Molti suoi colleghi hanno teorizzato il fatto che molti psicotici e nevrotici si siano quasi stabilizzati per la presenza di una condizione come la propria che oggi investe tutti: per i disturbi dell’alimentazione la clausura ha rafforzato alcune dinamiche automatiche e coazioni a ripetere o la pandemia rappresenta una novità tale da poter creare una crepa nella loro organizzazione mentale e pratica?

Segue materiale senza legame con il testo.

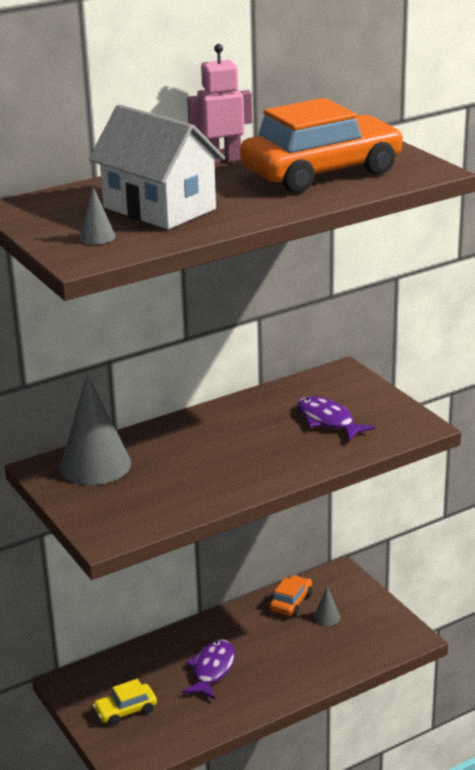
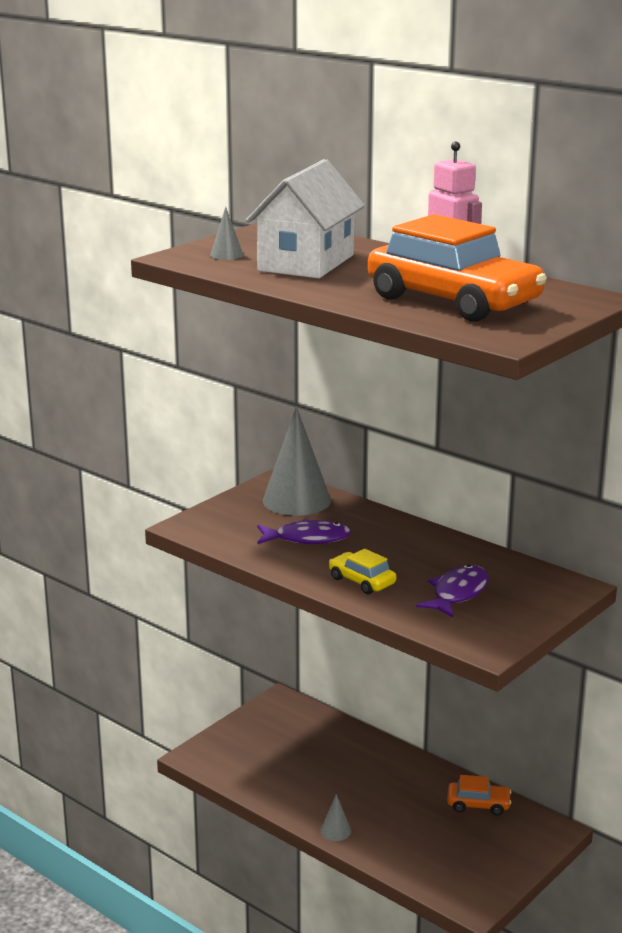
camera: 70 degrees right, 5 degrees down
(125, 710) = (260, 740): yellow car -> yellow car (362, 581)
(212, 670) = (341, 776): purple fish -> purple fish (307, 539)
(327, 617) = (469, 834): grey cone -> grey cone (335, 831)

Bisogna fare una distinzione. Le persone affette da psicosi hanno potuto vivere un periodo in cui l’altro, l’alterità, gli altri- che sono sempre vissuti come paranoicizzanti, come persone che ci giudicano, che impongono le regole, il mercato, il lavoro, certe situazioni- sono spariti. L’altro è sparito e il soggetto psicotico ne ha goduto. Si è sentito alleggerito dal peso sociale che era intorno a lui. Il nevrotico invece si è perso, si è scompensato totalmente perché invece il nevrotico vive della possibilità di potersi articolare con la legge immaginando di poterla aggirare in qualche modo. Per cui c’è stata una grande Legge che ha bloccato tutto, una legge che non poteva assolutamente essere aggirata e superata né trasgredita, se non con rischi e pericoli molto gravi sulla propria pelle.